====== Given data ======
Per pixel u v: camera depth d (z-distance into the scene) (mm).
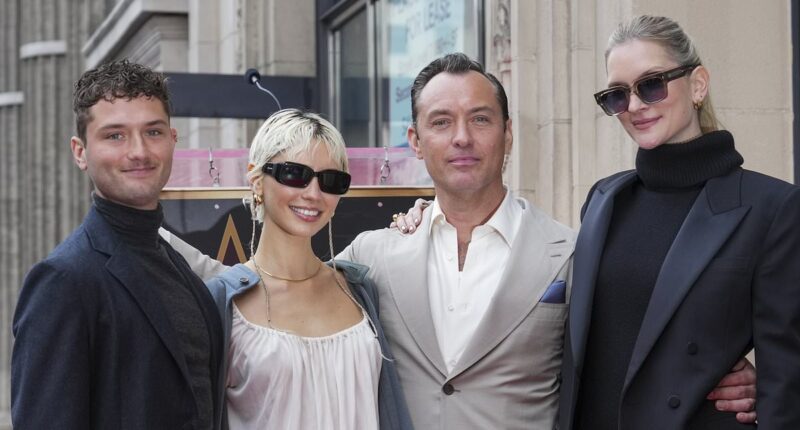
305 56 9266
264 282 3430
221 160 4867
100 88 3039
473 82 3594
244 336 3334
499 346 3537
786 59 4992
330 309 3453
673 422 3055
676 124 3219
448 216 3713
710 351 3051
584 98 5277
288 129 3383
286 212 3385
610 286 3287
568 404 3367
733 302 3047
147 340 2947
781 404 2947
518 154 5543
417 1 7637
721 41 4945
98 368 2906
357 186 4496
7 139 16922
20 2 16828
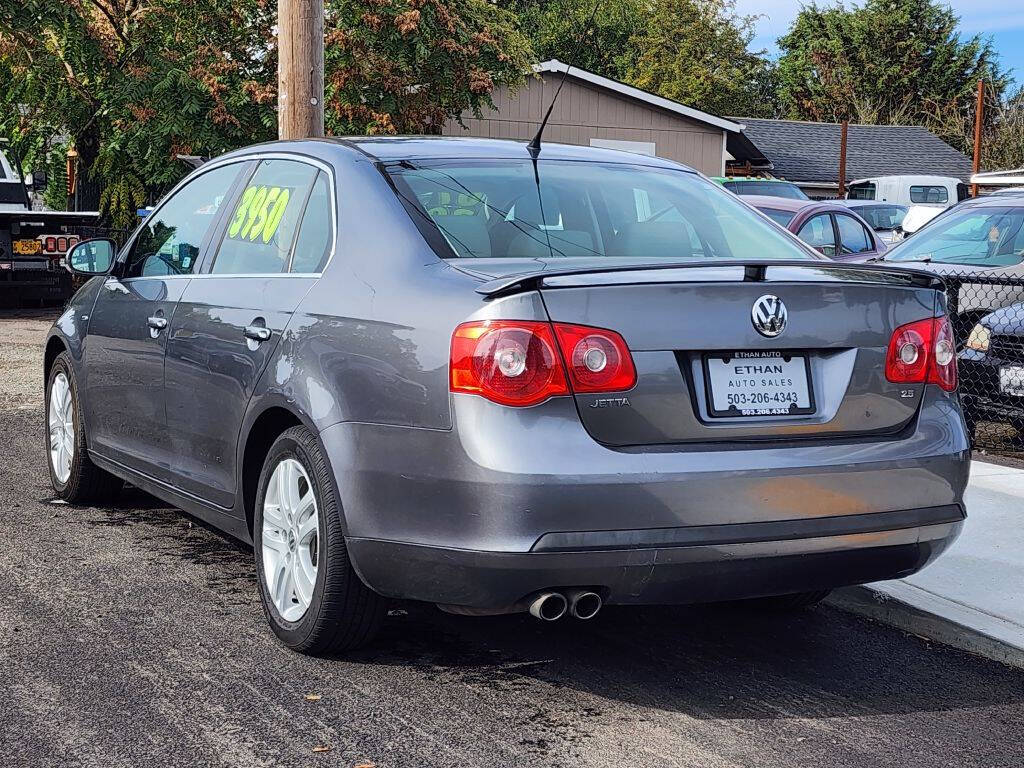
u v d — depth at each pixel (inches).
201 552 206.7
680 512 129.6
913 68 2447.1
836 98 2460.6
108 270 227.5
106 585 186.5
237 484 170.7
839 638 173.8
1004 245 351.6
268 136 669.9
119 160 737.0
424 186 160.6
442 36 687.7
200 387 179.2
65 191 955.3
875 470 139.5
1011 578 190.9
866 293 143.5
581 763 127.4
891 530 140.6
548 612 133.1
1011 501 240.1
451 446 131.1
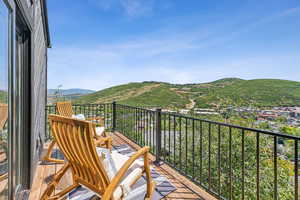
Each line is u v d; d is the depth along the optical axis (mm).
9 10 1626
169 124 3197
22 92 2342
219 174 2193
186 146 2736
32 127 2457
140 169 1839
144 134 4059
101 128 4043
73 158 1716
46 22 4730
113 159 2010
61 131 1651
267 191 6016
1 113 1567
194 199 2197
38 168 3047
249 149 6746
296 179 1500
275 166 1617
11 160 1741
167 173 2889
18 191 2146
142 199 2146
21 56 2303
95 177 1585
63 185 2473
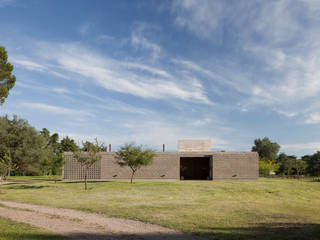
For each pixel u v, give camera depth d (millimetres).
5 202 17672
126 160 31891
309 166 75562
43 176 57969
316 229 10273
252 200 21547
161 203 17625
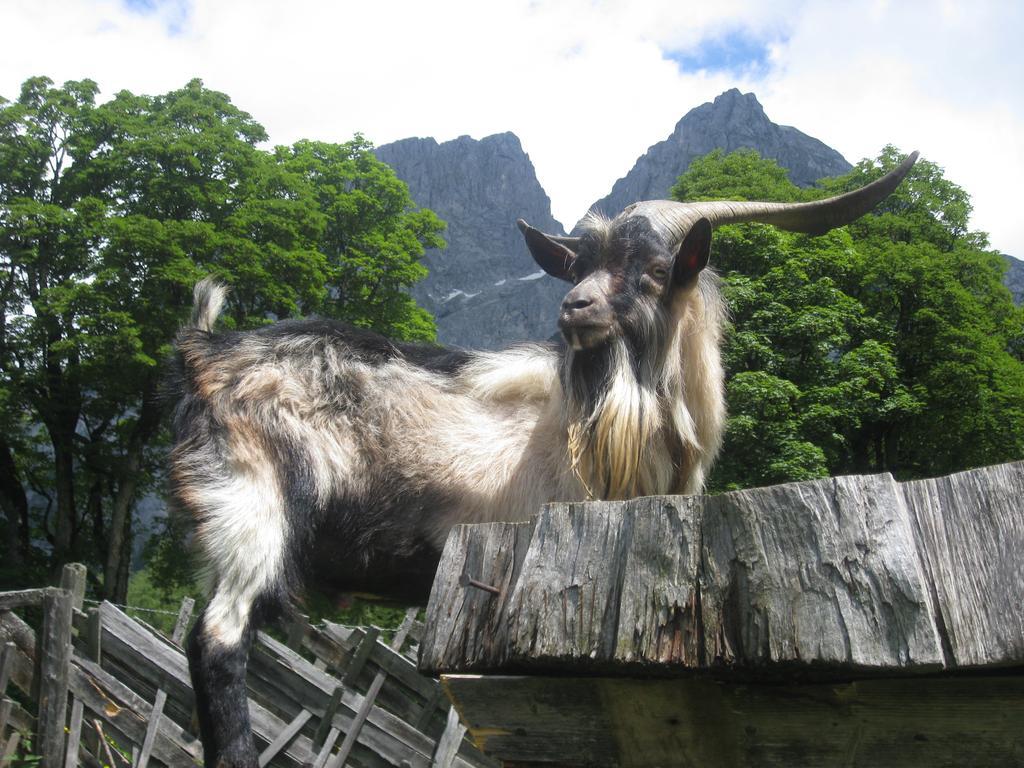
======
Task details:
A faithful copy of the data is required: each word kept, each picture omitted.

Response area:
Per pixel u v: camera depth d (z-distance into the scene) (mm).
305 56 9266
264 282 3430
221 160 4867
100 88 3039
473 82 3594
244 336 3334
499 346 3537
786 59 4992
330 309 3453
673 422 3055
676 124 3219
448 216 3713
710 351 3051
584 98 5277
288 129 3383
286 212 3385
610 286 3287
568 404 3367
733 302 3047
147 340 2947
781 404 2947
518 154 5543
417 1 7637
721 41 4945
98 368 2906
357 186 4496
7 139 16922
20 2 16828
u v d — depth at each pixel (inches).
201 552 206.7
680 512 129.6
913 68 2447.1
836 98 2460.6
108 270 227.5
106 585 186.5
237 484 170.7
839 638 173.8
1004 245 351.6
268 136 669.9
119 160 737.0
424 186 160.6
442 36 687.7
200 387 179.2
65 191 955.3
875 470 139.5
1011 578 190.9
866 293 143.5
581 763 127.4
891 530 140.6
548 612 133.1
1011 501 240.1
451 446 131.1
Each line is u v d; d is the depth along the optical axis (mm).
9 10 1626
169 124 3197
22 92 2342
219 174 2193
186 146 2736
32 127 2457
140 169 1839
144 134 4059
101 128 4043
73 158 1716
46 22 4730
113 159 2010
61 131 1651
267 191 6016
1 113 1567
194 199 2197
38 168 3047
249 149 6746
296 179 1500
275 166 1617
11 160 1741
167 173 2889
18 191 2146
142 199 2146
21 56 2303
95 177 1585
63 185 2473
For each pixel u v, give camera depth d (millimetres).
5 202 17672
126 160 31891
309 166 75562
43 176 57969
316 229 10273
252 200 21547
161 203 17625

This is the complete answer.